Собственная дверь отвесила мне пинок, от которого я влетела в мою же комнату. Дверь между тем захлопнулась. То есть, больше похоже было, что задраилась или запаялась, потому что даже сдвинуть ручку вниз я не смогла.
Потом мы с мужиком секунд пять разглядывали друг друга молча. Я думала о том, что на помощь, наверное, звать все-таки не буду. Потому что просто так двери не захлопываются с такой силой, а я человек подкованный, книжки читаю и «Шоу экстрасенсов» смотрю.
А еще потому, что такой хитрой рожи у человека попросту не может быть. Ну, если только не выводить это в течение сотен поколений путем тщательного генетического отбора.
Ну, еще я повнимательнее рассмотрела ноги на столе. Копыта, конечно, жутко грязные, но вот обувь на них – живая. С трепещущими крылышками.
То, что думал смакующий мою халвичку гость, – он озвучил тут же.
– Фуй, страшная какая, – и отправил себе прямо пальцами в рот еще кусочек. – Еще и в обхвате – как дуб додонский. И что это он тебя выбрал – за имя, что ли? Тоже мне, сходство, да Парис бы от тебя в Тартар спрятался! Только б раз взглянул…
– У меня этаж – пятый, – ответила я. – И настроение плохое.
Намек он понял и даже сочувственно покивал. Но халвой делиться желания не изъявил.
– Гермий, – представился и покачал одной ногой. Крылышки у сандалий лениво и приветственно помахали. – Не нужно ли чего? Воды… нюхательной соли…
– Ружье, – сказала я, – с хорошим боем. И чтоб патроны разрывные.
Одарил снисходительной улыбкой – ох, мол, дети малые. И представился еще раз.
– Гермес, Меркурий. Вестник богов. Покровитель торговли, красноречия и…
– Воров, – подсказала я. Мифы я тоже читаю, хоть и плохо и редко.
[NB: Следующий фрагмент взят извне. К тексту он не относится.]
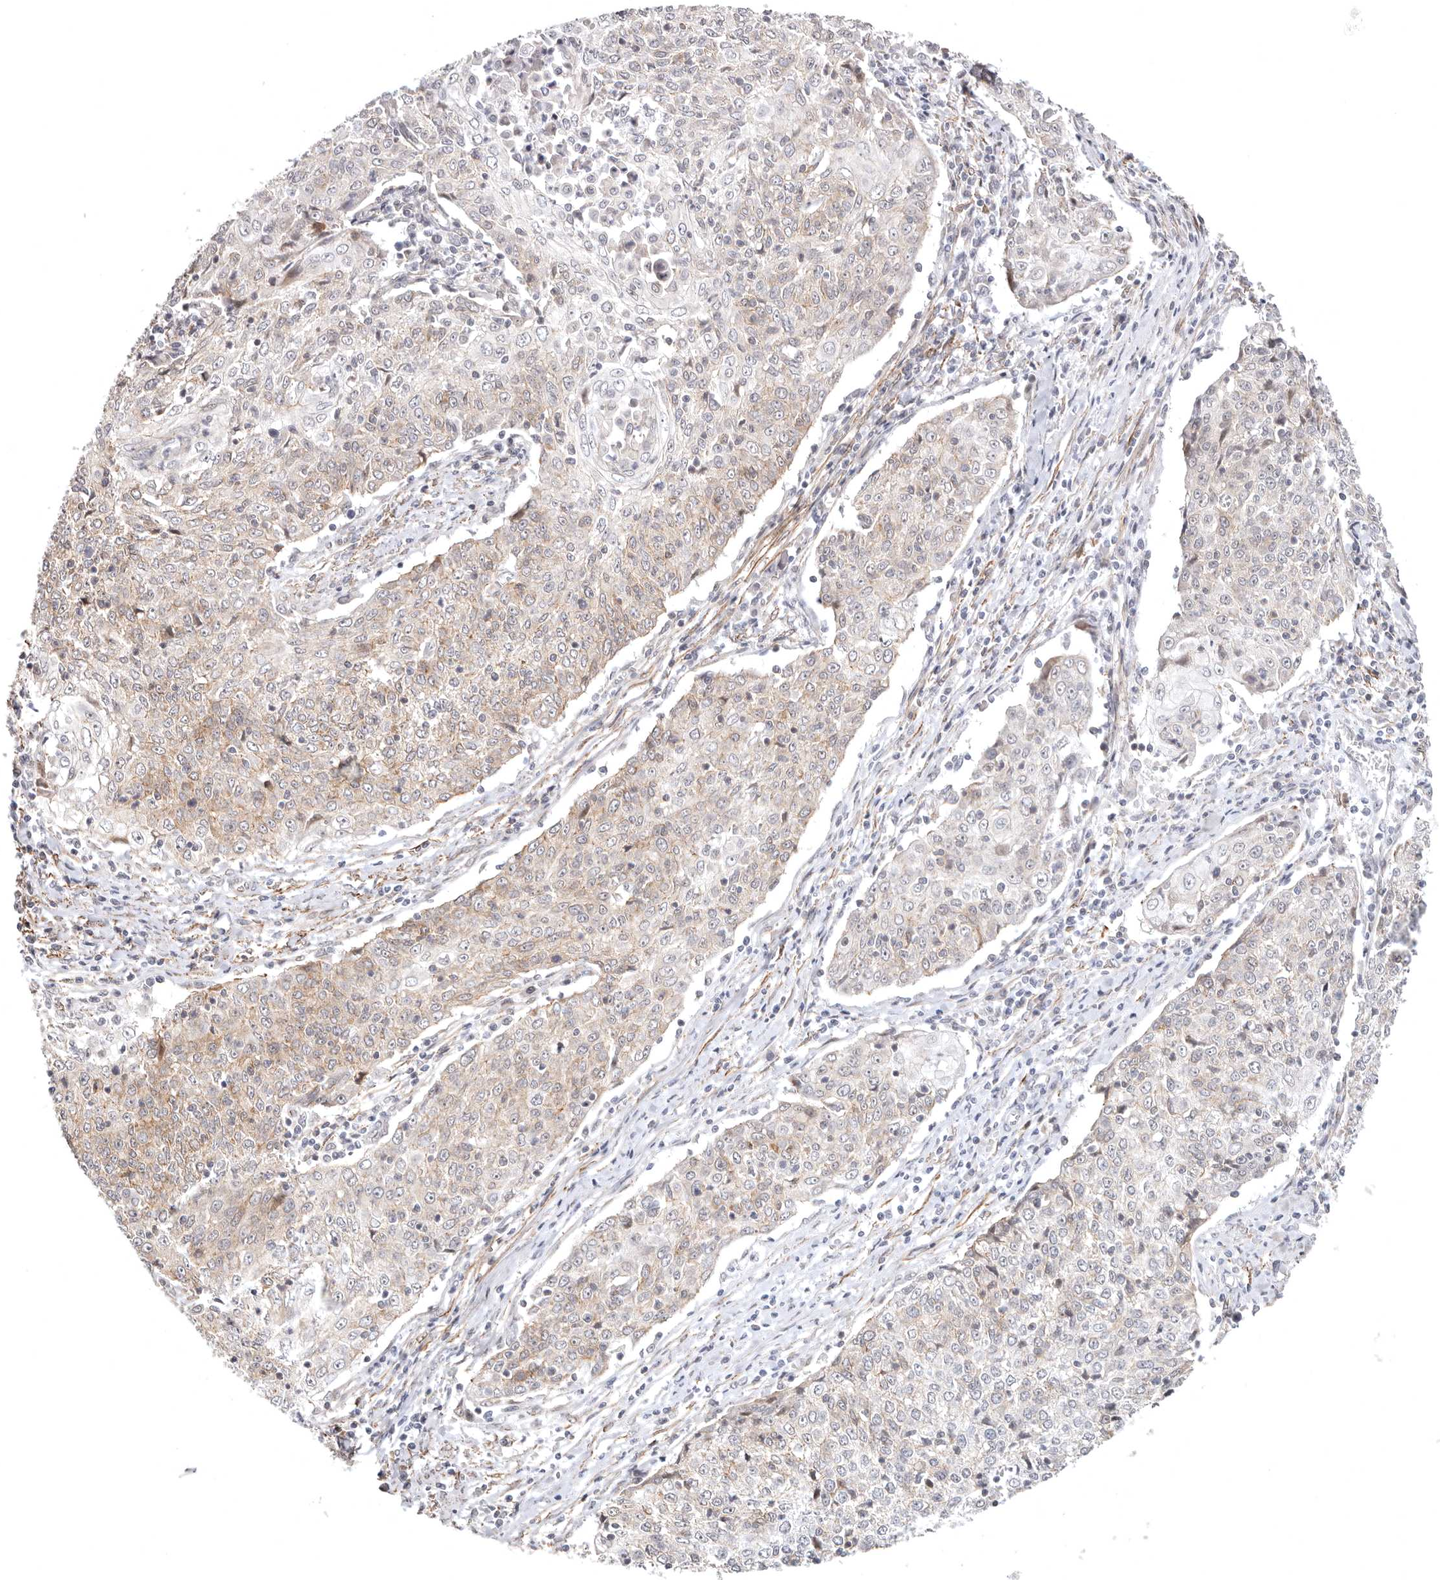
{"staining": {"intensity": "weak", "quantity": "25%-75%", "location": "cytoplasmic/membranous"}, "tissue": "cervical cancer", "cell_type": "Tumor cells", "image_type": "cancer", "snomed": [{"axis": "morphology", "description": "Squamous cell carcinoma, NOS"}, {"axis": "topography", "description": "Cervix"}], "caption": "A high-resolution image shows immunohistochemistry (IHC) staining of cervical squamous cell carcinoma, which shows weak cytoplasmic/membranous staining in approximately 25%-75% of tumor cells.", "gene": "SZT2", "patient": {"sex": "female", "age": 48}}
– Ты не изумлена, м-м… прекрасная дева?
Если бы он с таким скепсисом не произносил свое «прекрасная» («дева» у него получилось и вовсе похабно) – наверное, удивилась бы. И если бы не сравнил меня по объему с дубом.
И если бы явился в столпе пламени, а не начал наше знакомство с кощунственного уничтожения моей халвы.
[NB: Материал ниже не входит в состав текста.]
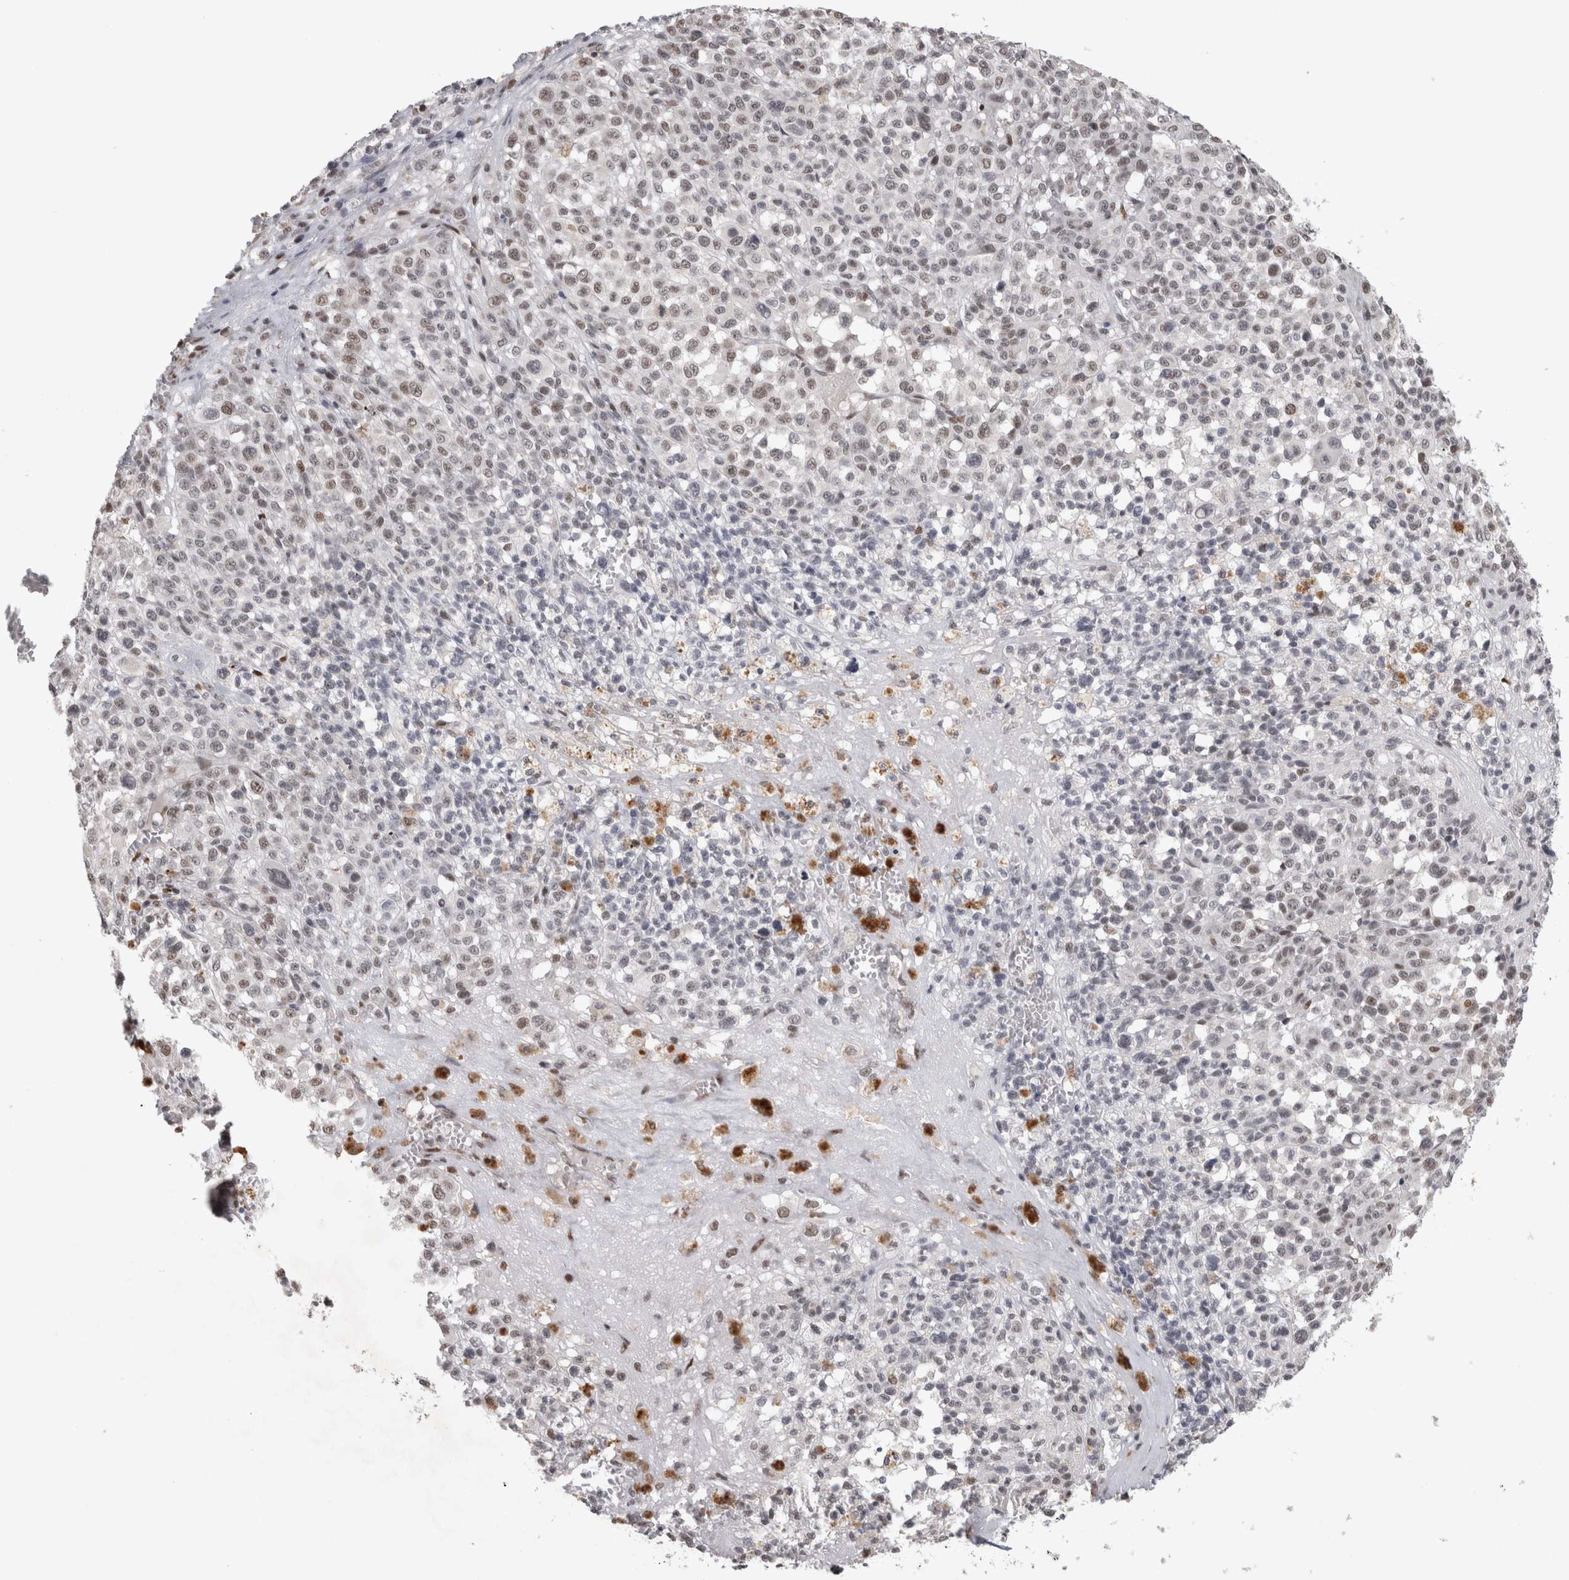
{"staining": {"intensity": "weak", "quantity": "<25%", "location": "nuclear"}, "tissue": "melanoma", "cell_type": "Tumor cells", "image_type": "cancer", "snomed": [{"axis": "morphology", "description": "Malignant melanoma, Metastatic site"}, {"axis": "topography", "description": "Skin"}], "caption": "Immunohistochemistry (IHC) image of human melanoma stained for a protein (brown), which reveals no positivity in tumor cells.", "gene": "SRARP", "patient": {"sex": "female", "age": 74}}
Вообще, когда ты в бешенстве – удивляться уже трудно.
– Ну, я не ожидала гостей. Не прибрано у меня тут, понимаете, – в бардаке моей комнаты черт ногу сломит, так что я приуменьшила. – Так что я прям в священном трепете…
– А-а, ничего, ты не видела, что у нас творится, – отмахнулся посланник богов и продолжил поедание халвы. По-моему, он сюда явился больше к ней, чем ко мне.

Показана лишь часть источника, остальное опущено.